#### What is needed:
Please write back every entry exactly, character for character.

#### Data for review:
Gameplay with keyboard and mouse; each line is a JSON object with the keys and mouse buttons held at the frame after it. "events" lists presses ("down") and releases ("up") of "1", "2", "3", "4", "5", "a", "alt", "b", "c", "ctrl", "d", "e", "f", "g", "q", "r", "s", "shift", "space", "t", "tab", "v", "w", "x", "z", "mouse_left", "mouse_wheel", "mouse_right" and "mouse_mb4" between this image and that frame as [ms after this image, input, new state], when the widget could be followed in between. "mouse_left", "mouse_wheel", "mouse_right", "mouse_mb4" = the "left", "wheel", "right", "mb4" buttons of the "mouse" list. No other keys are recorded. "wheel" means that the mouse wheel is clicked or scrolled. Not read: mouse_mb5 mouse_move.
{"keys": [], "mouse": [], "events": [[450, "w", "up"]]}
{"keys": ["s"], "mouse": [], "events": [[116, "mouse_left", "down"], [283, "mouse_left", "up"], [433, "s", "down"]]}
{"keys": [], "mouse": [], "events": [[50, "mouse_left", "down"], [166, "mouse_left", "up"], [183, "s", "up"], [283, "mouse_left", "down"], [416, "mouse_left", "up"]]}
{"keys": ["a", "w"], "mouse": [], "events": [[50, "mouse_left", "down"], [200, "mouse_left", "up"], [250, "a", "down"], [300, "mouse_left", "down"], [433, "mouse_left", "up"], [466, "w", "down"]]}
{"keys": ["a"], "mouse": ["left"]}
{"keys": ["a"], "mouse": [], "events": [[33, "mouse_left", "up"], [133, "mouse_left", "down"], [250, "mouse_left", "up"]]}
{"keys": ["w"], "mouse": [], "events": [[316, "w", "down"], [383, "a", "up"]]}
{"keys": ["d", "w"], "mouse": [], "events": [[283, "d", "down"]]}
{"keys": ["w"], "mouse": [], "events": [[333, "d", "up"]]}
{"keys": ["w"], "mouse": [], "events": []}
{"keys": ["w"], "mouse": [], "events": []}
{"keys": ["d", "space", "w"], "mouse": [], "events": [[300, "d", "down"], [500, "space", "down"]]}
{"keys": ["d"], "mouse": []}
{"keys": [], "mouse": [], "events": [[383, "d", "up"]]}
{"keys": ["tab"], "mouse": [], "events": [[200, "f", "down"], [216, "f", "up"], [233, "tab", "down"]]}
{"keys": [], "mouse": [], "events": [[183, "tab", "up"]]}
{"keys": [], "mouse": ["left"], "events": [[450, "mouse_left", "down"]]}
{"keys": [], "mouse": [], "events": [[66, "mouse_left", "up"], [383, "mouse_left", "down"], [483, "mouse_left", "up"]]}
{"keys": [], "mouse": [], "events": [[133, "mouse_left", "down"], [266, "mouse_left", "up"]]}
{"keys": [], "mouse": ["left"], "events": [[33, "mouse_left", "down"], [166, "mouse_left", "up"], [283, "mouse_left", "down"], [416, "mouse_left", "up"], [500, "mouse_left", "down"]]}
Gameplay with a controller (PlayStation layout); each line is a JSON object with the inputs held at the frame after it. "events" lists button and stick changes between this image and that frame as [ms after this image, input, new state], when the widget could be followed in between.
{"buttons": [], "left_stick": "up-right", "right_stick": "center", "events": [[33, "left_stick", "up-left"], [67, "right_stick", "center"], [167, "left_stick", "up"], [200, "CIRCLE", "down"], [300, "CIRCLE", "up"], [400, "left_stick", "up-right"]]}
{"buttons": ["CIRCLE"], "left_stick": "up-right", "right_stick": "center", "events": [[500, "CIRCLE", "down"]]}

#### Problem solution:
Gameplay with keyboard and mouse; each line is a JSON object with the keys and mouse buttons held at the frame after it. "events" lists presses ("down") and releases ("up") of "1", "2", "3", "4", "5", "a", "alt", "b", "c", "ctrl", "d", "e", "f", "g", "q", "r", "s", "shift", "space", "t", "tab", "v", "w", "x", "z", "mouse_left", "mouse_wheel", "mouse_right" and "mouse_mb4" between this image and that frame as [ms after this image, input, new state], when the widget could be followed in between. "mouse_left", "mouse_wheel", "mouse_right", "mouse_mb4" = the "left", "wheel", "right", "mb4" buttons of the "mouse" list. No other keys are recorded. "wheel" means that the mouse wheel is clicked or scrolled. Not read: mouse_mb5 mouse_move.
{"keys": [], "mouse": [], "events": [[450, "w", "up"]]}
{"keys": ["s"], "mouse": [], "events": [[116, "mouse_left", "down"], [283, "mouse_left", "up"], [433, "s", "down"]]}
{"keys": [], "mouse": [], "events": [[50, "mouse_left", "down"], [166, "mouse_left", "up"], [183, "s", "up"], [283, "mouse_left", "down"], [416, "mouse_left", "up"]]}
{"keys": ["a", "w"], "mouse": [], "events": [[50, "mouse_left", "down"], [200, "mouse_left", "up"], [250, "a", "down"], [300, "mouse_left", "down"], [433, "mouse_left", "up"], [466, "w", "down"]]}
{"keys": ["a"], "mouse": ["left"]}
{"keys": ["a"], "mouse": [], "events": [[33, "mouse_left", "up"], [133, "mouse_left", "down"], [250, "mouse_left", "up"]]}
{"keys": ["w"], "mouse": [], "events": [[316, "w", "down"], [383, "a", "up"]]}
{"keys": ["d", "w"], "mouse": [], "events": [[283, "d", "down"]]}
{"keys": ["w"], "mouse": [], "events": [[333, "d", "up"]]}
{"keys": ["w"], "mouse": [], "events": []}
{"keys": ["w"], "mouse": [], "events": []}
{"keys": ["d", "space", "w"], "mouse": [], "events": [[300, "d", "down"], [500, "space", "down"]]}
{"keys": ["d"], "mouse": []}
{"keys": [], "mouse": [], "events": [[383, "d", "up"]]}
{"keys": ["tab"], "mouse": [], "events": [[200, "f", "down"], [216, "f", "up"], [233, "tab", "down"]]}
{"keys": [], "mouse": [], "events": [[183, "tab", "up"]]}
{"keys": [], "mouse": ["left"], "events": [[450, "mouse_left", "down"]]}
{"keys": [], "mouse": [], "events": [[66, "mouse_left", "up"], [383, "mouse_left", "down"], [483, "mouse_left", "up"]]}
{"keys": [], "mouse": [], "events": [[133, "mouse_left", "down"], [266, "mouse_left", "up"]]}
{"keys": [], "mouse": ["left"], "events": [[33, "mouse_left", "down"], [166, "mouse_left", "up"], [283, "mouse_left", "down"], [416, "mouse_left", "up"], [500, "mouse_left", "down"]]}
Gameplay with a controller (PlayStation layout); each line is a JSON object with the inputs held at the frame after it. "events" lists button and stick changes between this image and that frame as [ms after this image, input, new state], when the widget could be followed in between.
{"buttons": [], "left_stick": "up-right", "right_stick": "center", "events": [[33, "left_stick", "up-left"], [67, "right_stick", "center"], [167, "left_stick", "up"], [200, "CIRCLE", "down"], [300, "CIRCLE", "up"], [400, "left_stick", "up-right"]]}
{"buttons": ["CIRCLE"], "left_stick": "up-right", "right_stick": "center", "events": [[500, "CIRCLE", "down"]]}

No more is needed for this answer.